ARCHITECTURE.md is scoped to the producer side (feeding the palace);
pi extension is consumer side, so out of scope for the main body. Added
a pointer in the See also section so readers can find extensions/pi/README.md.
2026-05-05 14:47:06 +02:00

7.9 KiB

AGENTS.md

What this is

Producer-side tooling for MemPalace. Two thin wrappers in bin/ plus the companion agent skill. Pairs with the consumer-side mempalace skill.

Read ARCHITECTURE.md first — it's the canonical spec for what this repo does and why.

Structure

install.sh              # Idempotent installer — see "What install.sh does" below
ARCHITECTURE.md         # Canonical spec: diagrams, setup recipe, ops notes, upstream roadmap
README.md               # Human-facing quickstart + per-tool usage reference
SKILL.md                # Agent skill (symlinked into ~/.agents/skills/ on install)
bin/
  mempalace-docs        # Docs-only MemPalace miner (bash wrapper)
  mempalace-session     # Opencode session → MemPalace bridge (bash + inline Python)
  mempalace-pi-session  # pi session → MemPalace bridge (bash + inline Python)
contrib/                # systemd / launchd / cron templates for scheduling feeders
extensions/
  pi/                   # pi coding-agent bring-up: MCP bridge, keybindings, settings template
    mempalace.ts        # Symlinked into ~/.pi/agent/extensions/ (MCP <→ pi glue)
    keybindings.json    # Symlinked into ~/.pi/agent/ (mosh/tmux newline fix)
    settings.example.json # Template; user copies + edits (pi rewrites settings.json at runtime)
    README.md           # Extension internals, schema-passthrough gotcha, env setup

What install.sh does

Idempotent, safe to re-run. Always:

  • Symlinks bin/* into ~/.local/bin/.
  • Creates ~/.agents/skills/opencode-mempalace-bridge/ with a SKILL.md symlink and a .skill-source marker.

Gated on pi being installed (~/.pi/agent/extensions/ exists):

  • Symlinks extensions/pi/mempalace.ts into ~/.pi/agent/extensions/. Backs up any real file in the way.
  • Symlinks extensions/pi/keybindings.json into ~/.pi/agent/. Backs up any real file in the way.
  • settings.example.json is not symlinked — pi rewrites settings.json at runtime, so we'd dirty the repo. Installer warns if settings.json is missing and prints the cp command.

Probes (never halt, warn + return 0):

  • ~/.local/bin is on $PATH.
  • ~/.config/opencode/instructions/mempalace.md exists (opencode wake-up protocol).
  • mempalace is registered as an MCP server in ~/.config/opencode/opencode.json.

### EXCERPTED DATA
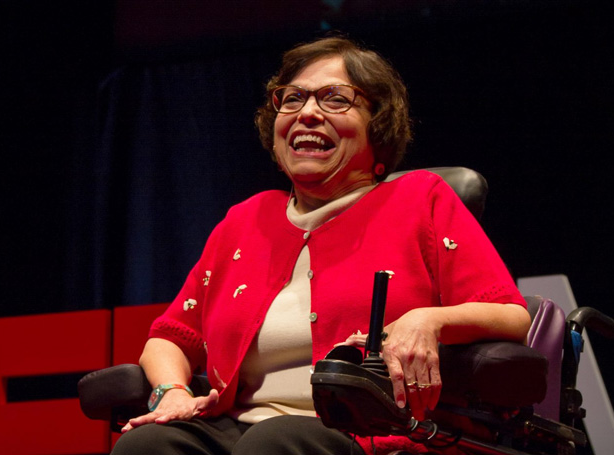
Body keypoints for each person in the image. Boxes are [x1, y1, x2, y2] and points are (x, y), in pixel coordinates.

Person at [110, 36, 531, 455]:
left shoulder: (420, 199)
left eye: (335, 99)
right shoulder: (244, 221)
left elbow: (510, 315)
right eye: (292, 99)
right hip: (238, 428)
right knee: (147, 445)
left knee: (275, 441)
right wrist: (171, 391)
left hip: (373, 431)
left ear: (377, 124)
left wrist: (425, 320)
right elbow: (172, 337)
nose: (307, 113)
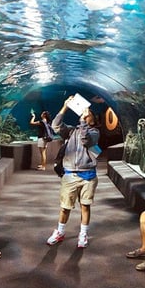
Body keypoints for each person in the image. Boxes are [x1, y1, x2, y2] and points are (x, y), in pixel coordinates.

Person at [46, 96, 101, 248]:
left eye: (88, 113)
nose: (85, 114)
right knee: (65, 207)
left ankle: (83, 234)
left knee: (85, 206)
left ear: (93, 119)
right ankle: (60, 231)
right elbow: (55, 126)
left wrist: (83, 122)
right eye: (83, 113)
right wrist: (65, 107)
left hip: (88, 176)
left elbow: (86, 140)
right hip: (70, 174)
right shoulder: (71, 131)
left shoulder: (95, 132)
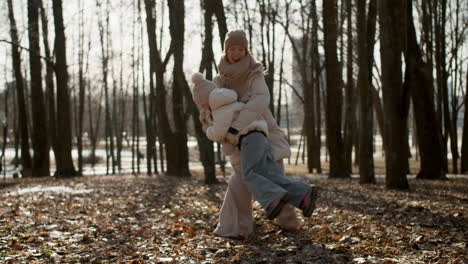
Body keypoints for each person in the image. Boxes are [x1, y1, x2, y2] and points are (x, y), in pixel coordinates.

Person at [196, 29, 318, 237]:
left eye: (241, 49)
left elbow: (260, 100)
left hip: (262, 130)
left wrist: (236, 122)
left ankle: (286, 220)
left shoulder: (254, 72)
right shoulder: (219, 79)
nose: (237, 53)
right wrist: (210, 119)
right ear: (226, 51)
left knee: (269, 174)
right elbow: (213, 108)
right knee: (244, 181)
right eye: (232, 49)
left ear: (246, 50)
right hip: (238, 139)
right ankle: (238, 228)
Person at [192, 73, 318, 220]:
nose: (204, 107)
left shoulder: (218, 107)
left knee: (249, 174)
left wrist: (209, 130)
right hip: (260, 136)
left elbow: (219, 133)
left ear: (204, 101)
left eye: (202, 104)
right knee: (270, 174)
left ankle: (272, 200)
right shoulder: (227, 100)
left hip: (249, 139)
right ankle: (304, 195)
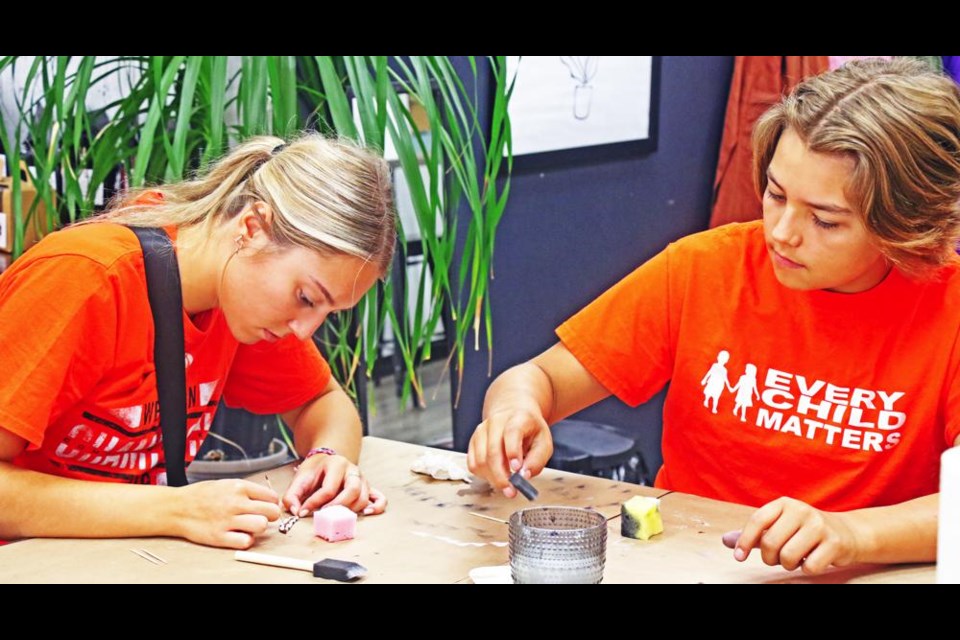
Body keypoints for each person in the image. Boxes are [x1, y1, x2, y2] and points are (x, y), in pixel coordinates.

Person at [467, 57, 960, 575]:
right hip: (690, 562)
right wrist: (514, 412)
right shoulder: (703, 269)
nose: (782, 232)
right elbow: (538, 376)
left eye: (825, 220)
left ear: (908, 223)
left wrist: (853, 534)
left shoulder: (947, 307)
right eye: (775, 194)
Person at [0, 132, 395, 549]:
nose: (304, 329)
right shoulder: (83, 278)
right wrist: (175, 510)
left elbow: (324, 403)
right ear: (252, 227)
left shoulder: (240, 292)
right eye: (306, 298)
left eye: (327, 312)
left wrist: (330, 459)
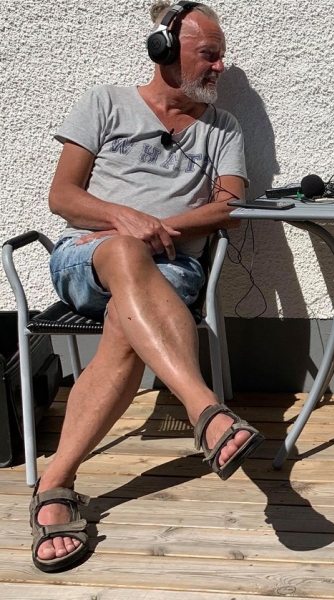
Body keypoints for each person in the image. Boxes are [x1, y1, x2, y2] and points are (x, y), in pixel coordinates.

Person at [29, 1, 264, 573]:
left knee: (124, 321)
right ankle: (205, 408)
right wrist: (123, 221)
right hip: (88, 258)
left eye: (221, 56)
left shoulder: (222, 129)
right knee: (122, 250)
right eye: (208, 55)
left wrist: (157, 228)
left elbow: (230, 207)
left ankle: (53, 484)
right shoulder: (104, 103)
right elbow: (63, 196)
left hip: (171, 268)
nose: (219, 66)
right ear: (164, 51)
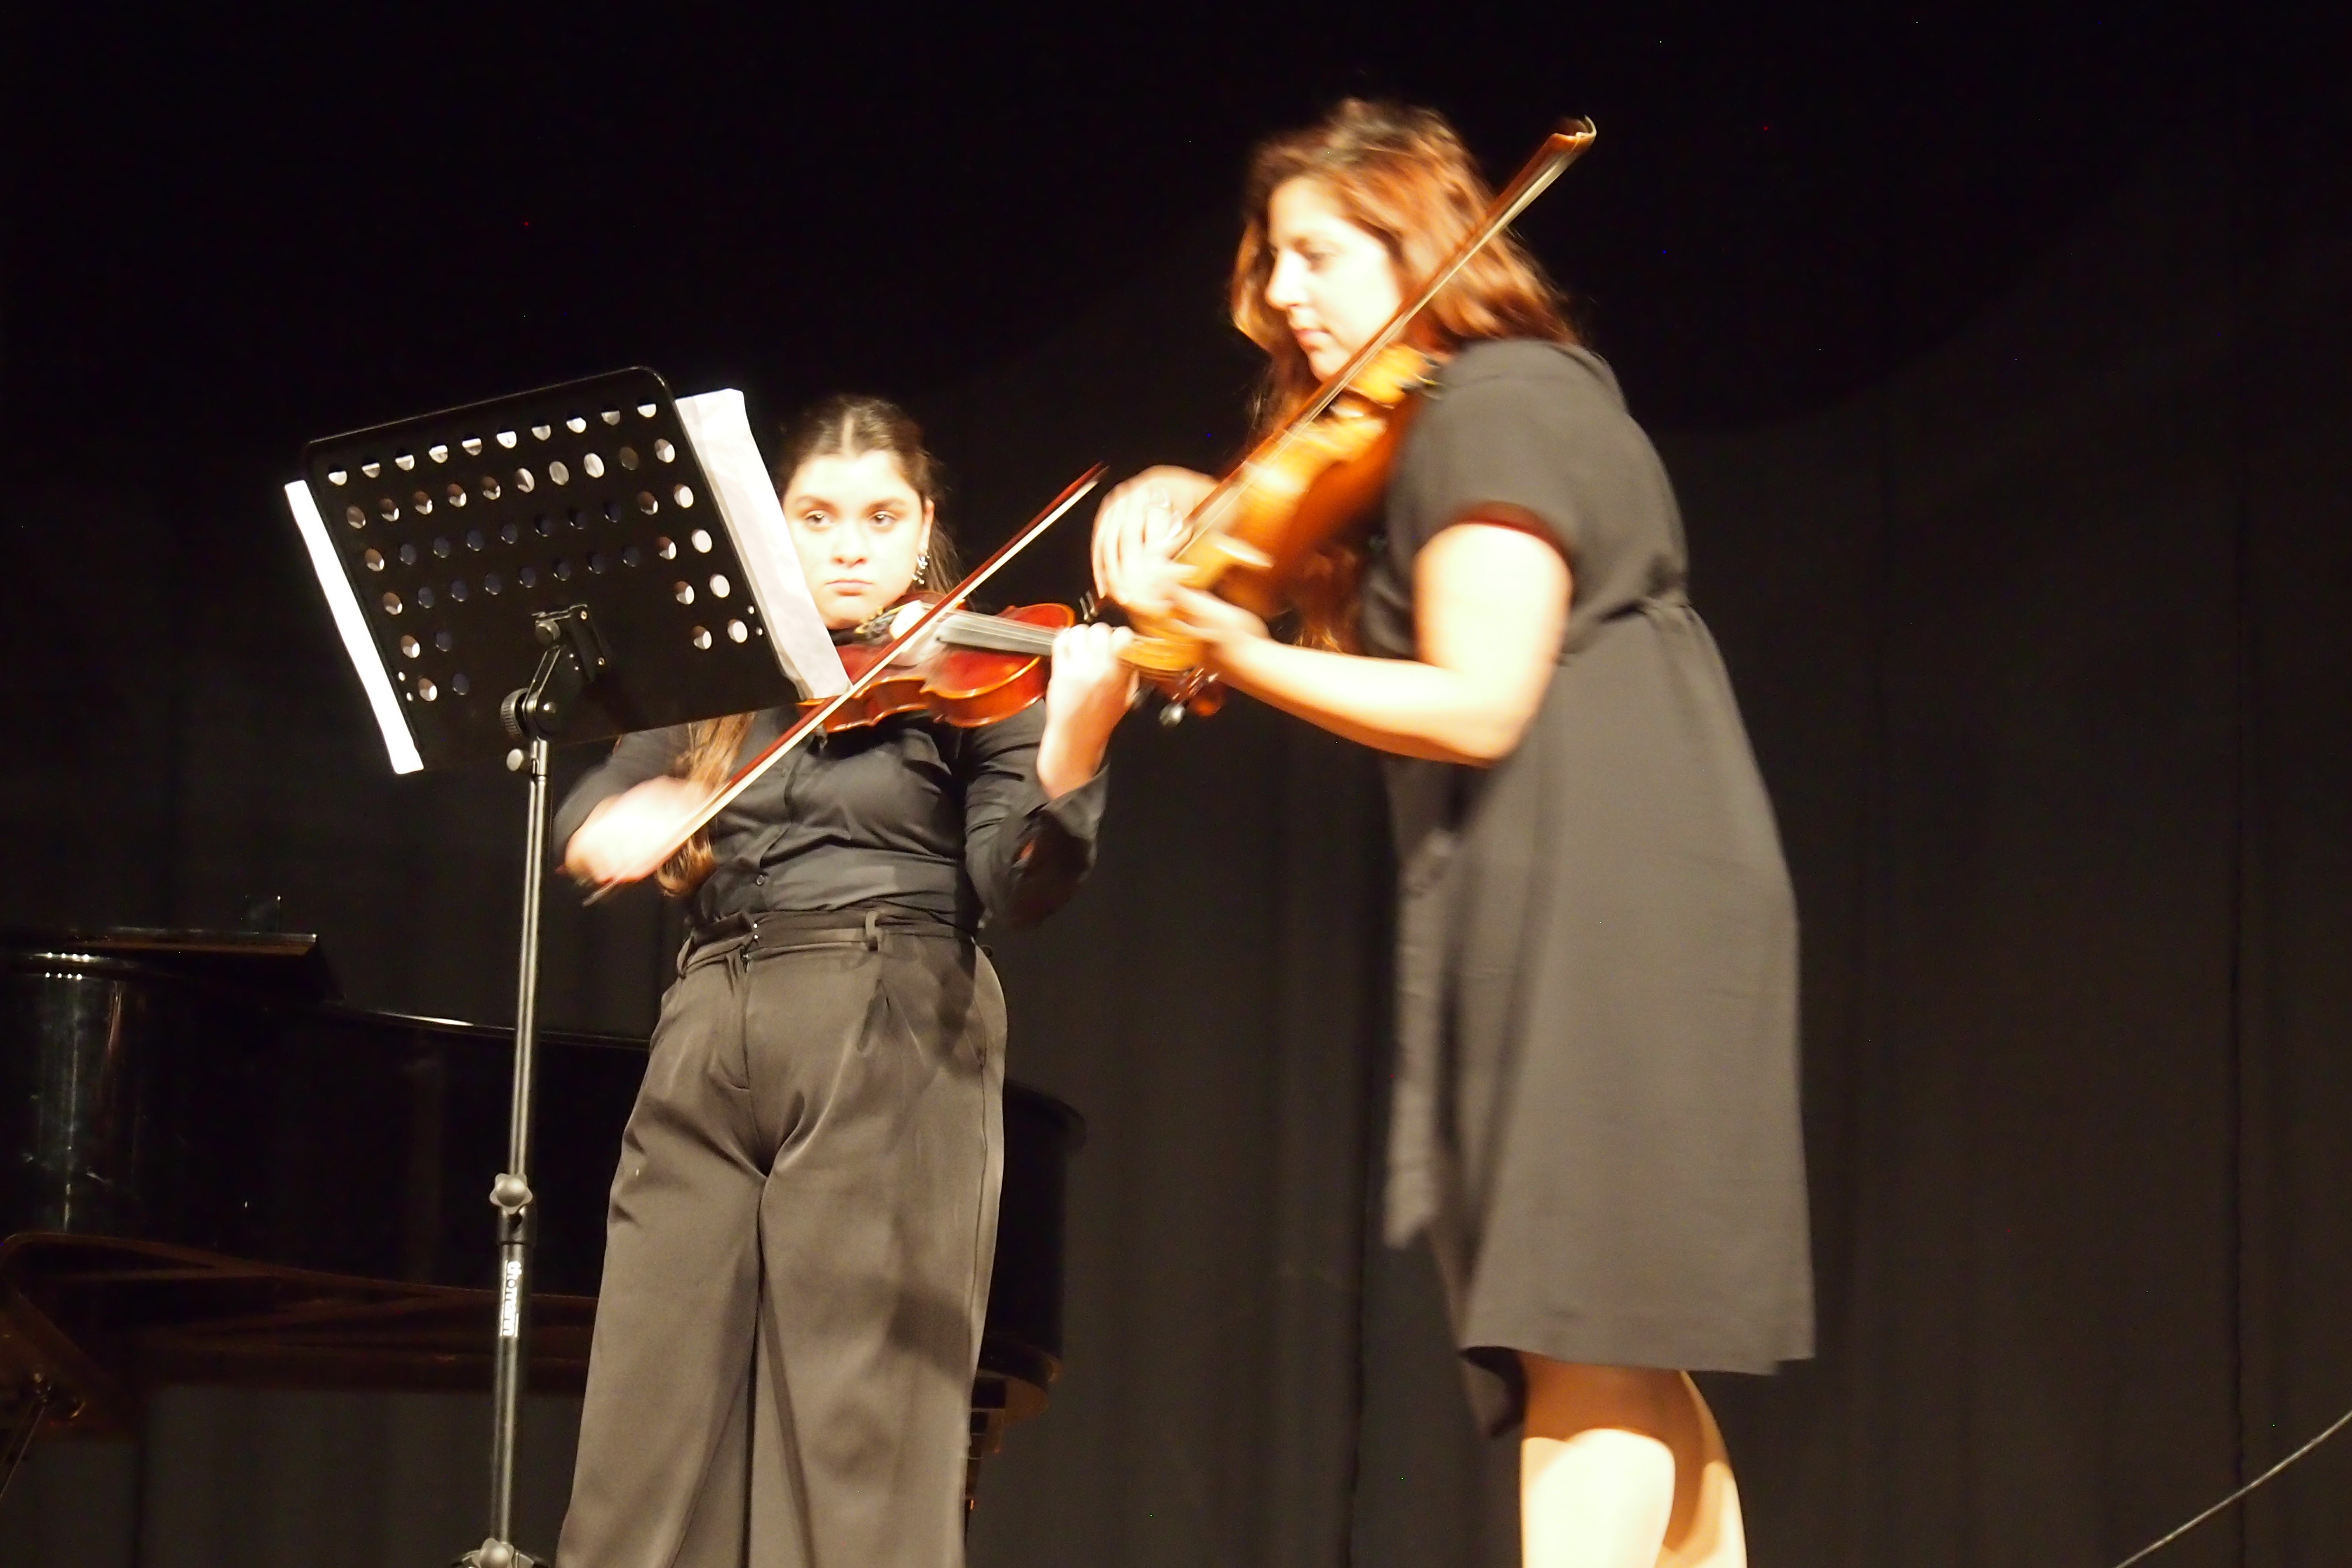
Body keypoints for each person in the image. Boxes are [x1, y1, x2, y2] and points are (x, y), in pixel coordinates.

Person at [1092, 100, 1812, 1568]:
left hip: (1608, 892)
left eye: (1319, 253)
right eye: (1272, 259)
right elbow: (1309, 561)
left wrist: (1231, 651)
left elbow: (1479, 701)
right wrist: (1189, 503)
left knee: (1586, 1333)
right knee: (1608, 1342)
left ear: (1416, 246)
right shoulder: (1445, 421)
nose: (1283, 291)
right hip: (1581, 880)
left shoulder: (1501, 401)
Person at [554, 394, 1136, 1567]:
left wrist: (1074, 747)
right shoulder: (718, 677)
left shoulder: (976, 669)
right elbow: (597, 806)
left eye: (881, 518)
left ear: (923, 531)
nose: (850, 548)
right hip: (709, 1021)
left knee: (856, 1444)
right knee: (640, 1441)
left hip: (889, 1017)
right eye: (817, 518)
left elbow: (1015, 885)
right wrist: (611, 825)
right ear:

### DIRECTIONS
A: Retype the MemPalace tooling text word for word, starting at "What this is" and stopping after "consumer-side mempalace skill.".
B: Write what comes next in the MemPalace tooling text, picking up after its last line.

### RESPONSES BY TASK
A:
What this is

Producer-side tooling for MemPalace. Two thin wrappers in bin/ plus the companion agent skill. Pairs with the consumer-side mempalace skill.

B:
  • ~/.pi/agent/settings.json exists (if pi is installed).
  • AWS_PROFILE/AWS_REGION set, but only if settings.json exists and selects amazon-bedrock. Silent otherwise.

All non-destructive: if something is already in place and points into this repo, prints "already linked" and moves on. If a non-symlink real file is in the way, backs it up with a timestamp.

Conventions

  • Standalone executables in bin/ with #!/usr/bin/env bash shebang, no extension, chmod +x. Must work in non-interactive contexts (agent processes, cron, CI).
  • Thin wrappers only. Neither tool reimplements the mempalace miner. Both follow the stage-to-cache-then-mine idiom: curate input to ~/.cache/…/<wing>/, then delegate to mempalace mine.
  • Idempotent + dry-runnable. Every tool supports --dry-run. Second invocation on unchanged input is a no-op (dedup via source_file path, optionally + mtime).
  • No external Python deps. Stdlib only (sqlite3, json, pathlib). Inline in the bash wrapper via heredoc.
  • Argument parsing: --help/-h first, then mode flags, then positional args.
  • Comment sections use # ── Section Name ────── style (matches sibling cli_utils repo).

Adding a new wrapper

A third wrapper would justify factoring a shared helper library. Until then, copy the pattern from mempalace-session (richest example):

  1. Create bin/<name> with #!/usr/bin/env bash + chmod +x.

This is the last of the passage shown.